- WHAT NEEDS TO BE DONE: Copy the rows below word for word, starting at the very beginning and stopping after the line that contains "v(66.84, -51) *".

Collected data entries
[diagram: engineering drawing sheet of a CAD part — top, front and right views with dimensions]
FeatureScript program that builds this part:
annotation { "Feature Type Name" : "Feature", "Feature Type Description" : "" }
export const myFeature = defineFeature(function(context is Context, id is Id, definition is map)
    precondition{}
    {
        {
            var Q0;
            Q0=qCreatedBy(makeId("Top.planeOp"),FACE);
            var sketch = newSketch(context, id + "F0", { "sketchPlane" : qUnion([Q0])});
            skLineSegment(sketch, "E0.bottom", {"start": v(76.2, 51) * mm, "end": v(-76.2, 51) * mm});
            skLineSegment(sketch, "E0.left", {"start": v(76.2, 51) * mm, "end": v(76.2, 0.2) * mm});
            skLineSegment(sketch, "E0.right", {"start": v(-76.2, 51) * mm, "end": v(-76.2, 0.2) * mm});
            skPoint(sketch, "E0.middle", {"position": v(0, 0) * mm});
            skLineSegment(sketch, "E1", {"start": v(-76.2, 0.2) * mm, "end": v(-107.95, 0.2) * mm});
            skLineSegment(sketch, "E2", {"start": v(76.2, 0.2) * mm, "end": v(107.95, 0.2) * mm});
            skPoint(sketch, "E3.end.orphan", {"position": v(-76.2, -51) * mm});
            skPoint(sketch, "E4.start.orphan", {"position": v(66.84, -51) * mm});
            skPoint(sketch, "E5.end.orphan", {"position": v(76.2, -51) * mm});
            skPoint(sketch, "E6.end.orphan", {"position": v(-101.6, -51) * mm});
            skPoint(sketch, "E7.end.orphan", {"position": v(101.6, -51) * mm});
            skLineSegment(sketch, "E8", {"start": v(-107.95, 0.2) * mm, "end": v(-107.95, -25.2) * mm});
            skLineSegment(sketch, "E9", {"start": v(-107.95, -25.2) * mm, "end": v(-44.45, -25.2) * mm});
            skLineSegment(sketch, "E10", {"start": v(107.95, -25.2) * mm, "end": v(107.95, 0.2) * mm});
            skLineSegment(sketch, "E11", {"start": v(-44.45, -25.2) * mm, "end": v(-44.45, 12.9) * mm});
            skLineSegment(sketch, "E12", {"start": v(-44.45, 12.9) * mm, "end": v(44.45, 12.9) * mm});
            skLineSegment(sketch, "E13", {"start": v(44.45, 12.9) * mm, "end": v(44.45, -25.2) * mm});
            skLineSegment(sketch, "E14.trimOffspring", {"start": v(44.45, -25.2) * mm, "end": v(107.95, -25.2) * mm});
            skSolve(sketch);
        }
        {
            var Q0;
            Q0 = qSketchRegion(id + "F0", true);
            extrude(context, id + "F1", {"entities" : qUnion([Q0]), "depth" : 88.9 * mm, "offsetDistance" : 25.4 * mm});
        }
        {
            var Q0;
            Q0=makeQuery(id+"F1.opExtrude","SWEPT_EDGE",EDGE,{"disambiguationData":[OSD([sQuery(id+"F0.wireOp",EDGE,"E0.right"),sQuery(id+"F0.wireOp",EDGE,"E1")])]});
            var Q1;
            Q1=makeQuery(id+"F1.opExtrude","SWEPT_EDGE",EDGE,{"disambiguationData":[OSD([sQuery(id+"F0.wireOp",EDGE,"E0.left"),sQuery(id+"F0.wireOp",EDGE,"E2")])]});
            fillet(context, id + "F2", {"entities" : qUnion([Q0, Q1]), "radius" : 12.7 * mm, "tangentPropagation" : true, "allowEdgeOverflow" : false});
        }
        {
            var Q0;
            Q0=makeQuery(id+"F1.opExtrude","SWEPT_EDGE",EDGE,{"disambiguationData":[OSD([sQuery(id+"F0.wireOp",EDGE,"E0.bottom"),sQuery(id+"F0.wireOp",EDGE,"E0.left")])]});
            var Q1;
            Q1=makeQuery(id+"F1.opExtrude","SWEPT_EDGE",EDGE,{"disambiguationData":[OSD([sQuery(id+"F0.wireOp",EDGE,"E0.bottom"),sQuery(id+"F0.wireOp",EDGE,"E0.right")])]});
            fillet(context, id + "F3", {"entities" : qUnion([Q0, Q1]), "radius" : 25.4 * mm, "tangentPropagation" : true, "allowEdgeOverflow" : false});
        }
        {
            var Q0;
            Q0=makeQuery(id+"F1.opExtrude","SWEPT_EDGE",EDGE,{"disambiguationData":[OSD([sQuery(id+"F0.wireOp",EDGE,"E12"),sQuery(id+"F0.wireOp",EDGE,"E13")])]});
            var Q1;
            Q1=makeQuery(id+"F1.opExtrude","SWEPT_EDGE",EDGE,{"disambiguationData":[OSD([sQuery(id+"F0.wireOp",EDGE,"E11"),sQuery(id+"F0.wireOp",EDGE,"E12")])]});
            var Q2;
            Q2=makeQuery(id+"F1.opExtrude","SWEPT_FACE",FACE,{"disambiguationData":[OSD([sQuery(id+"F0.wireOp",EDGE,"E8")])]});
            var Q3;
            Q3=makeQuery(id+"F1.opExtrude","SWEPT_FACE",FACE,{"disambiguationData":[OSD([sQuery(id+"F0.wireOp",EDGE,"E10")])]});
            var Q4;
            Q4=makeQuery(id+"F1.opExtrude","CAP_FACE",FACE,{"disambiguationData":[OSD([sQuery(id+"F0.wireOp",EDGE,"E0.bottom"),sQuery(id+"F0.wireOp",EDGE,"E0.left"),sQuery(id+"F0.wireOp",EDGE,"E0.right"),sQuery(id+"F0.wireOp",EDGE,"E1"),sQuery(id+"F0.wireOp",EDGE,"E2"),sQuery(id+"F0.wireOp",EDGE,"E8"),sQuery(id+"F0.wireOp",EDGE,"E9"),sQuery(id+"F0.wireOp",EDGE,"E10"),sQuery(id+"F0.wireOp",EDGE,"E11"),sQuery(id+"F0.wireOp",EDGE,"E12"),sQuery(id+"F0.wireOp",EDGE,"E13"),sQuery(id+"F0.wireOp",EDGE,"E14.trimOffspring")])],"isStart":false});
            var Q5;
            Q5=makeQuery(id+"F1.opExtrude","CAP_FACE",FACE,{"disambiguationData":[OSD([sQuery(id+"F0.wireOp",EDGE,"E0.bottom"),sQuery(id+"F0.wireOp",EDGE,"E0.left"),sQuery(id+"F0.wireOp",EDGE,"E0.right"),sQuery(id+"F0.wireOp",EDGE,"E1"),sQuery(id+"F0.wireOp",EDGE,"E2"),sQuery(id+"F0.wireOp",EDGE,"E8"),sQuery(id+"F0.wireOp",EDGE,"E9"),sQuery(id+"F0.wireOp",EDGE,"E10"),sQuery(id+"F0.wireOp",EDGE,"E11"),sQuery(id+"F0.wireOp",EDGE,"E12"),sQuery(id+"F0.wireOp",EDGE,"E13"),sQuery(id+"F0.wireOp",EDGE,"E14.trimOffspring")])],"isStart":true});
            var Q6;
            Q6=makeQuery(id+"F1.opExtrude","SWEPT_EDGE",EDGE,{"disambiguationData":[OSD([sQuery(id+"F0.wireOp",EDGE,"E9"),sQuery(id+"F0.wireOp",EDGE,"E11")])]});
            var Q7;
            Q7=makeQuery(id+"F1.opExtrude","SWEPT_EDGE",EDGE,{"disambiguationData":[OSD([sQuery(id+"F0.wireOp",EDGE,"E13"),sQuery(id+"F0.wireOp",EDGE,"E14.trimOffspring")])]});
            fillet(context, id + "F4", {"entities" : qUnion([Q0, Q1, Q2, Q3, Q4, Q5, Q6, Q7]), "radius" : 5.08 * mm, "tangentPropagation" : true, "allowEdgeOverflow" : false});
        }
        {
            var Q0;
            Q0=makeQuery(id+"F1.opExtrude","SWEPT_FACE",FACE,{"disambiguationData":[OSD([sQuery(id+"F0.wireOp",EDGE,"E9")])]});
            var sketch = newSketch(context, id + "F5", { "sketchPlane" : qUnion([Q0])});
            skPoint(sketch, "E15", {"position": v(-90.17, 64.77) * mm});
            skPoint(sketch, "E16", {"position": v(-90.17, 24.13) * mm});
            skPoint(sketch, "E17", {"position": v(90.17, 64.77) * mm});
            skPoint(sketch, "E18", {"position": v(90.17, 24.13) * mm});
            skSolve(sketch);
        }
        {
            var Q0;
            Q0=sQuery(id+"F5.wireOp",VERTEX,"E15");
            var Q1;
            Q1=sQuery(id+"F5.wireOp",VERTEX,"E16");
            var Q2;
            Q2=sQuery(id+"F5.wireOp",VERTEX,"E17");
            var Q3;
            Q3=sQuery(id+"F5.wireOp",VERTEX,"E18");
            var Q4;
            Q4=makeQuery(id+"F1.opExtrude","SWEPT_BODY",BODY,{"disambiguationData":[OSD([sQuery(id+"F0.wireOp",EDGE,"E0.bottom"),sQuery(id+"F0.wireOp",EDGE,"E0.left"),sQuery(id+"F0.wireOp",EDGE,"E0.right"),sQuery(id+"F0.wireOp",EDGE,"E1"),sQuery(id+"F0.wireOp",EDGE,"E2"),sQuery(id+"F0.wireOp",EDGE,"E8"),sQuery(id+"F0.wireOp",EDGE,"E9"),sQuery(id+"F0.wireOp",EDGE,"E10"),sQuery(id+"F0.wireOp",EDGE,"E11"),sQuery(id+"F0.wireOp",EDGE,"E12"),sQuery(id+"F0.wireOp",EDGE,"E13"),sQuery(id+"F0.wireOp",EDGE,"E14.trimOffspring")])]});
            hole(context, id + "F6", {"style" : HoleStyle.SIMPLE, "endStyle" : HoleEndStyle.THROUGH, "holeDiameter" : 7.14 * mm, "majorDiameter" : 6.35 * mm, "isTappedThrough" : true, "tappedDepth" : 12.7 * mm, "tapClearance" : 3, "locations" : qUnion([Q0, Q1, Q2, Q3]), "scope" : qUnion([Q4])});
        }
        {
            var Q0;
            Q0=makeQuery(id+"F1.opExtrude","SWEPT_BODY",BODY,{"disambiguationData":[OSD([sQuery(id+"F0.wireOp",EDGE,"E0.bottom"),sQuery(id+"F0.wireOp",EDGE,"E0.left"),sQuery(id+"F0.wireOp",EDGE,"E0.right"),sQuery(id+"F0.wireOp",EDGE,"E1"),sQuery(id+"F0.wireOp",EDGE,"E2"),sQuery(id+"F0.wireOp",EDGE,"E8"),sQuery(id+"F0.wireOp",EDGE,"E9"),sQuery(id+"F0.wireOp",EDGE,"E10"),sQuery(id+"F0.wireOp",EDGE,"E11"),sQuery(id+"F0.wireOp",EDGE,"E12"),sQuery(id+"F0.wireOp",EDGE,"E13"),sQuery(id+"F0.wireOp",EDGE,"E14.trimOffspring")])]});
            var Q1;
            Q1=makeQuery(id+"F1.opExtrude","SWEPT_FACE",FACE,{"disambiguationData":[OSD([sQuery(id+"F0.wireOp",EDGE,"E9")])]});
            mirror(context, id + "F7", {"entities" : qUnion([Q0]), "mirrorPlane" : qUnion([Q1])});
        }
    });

- TASK SOLUTION:
[diagram: engineering drawing sheet of a CAD part — top, front and right views with dimensions]
FeatureScript program that builds this part:
annotation { "Feature Type Name" : "Feature", "Feature Type Description" : "" }
export const myFeature = defineFeature(function(context is Context, id is Id, definition is map)
    precondition{}
    {
        {
            var Q0;
            Q0=qCreatedBy(makeId("Top.planeOp"),FACE);
            var sketch = newSketch(context, id + "F0", { "sketchPlane" : qUnion([Q0])});
            skLineSegment(sketch, "E0.bottom", {"start": v(76.2, 51) * mm, "end": v(-76.2, 51) * mm});
            skLineSegment(sketch, "E0.left", {"start": v(76.2, 51) * mm, "end": v(76.2, 0.2) * mm});
            skLineSegment(sketch, "E0.right", {"start": v(-76.2, 51) * mm, "end": v(-76.2, 0.2) * mm});
            skPoint(sketch, "E0.middle", {"position": v(0, 0) * mm});
            skLineSegment(sketch, "E1", {"start": v(-76.2, 0.2) * mm, "end": v(-107.95, 0.2) * mm});
            skLineSegment(sketch, "E2", {"start": v(76.2, 0.2) * mm, "end": v(107.95, 0.2) * mm});
            skPoint(sketch, "E3.end.orphan", {"position": v(-76.2, -51) * mm});
            skPoint(sketch, "E4.start.orphan", {"position": v(66.84, -51) * mm});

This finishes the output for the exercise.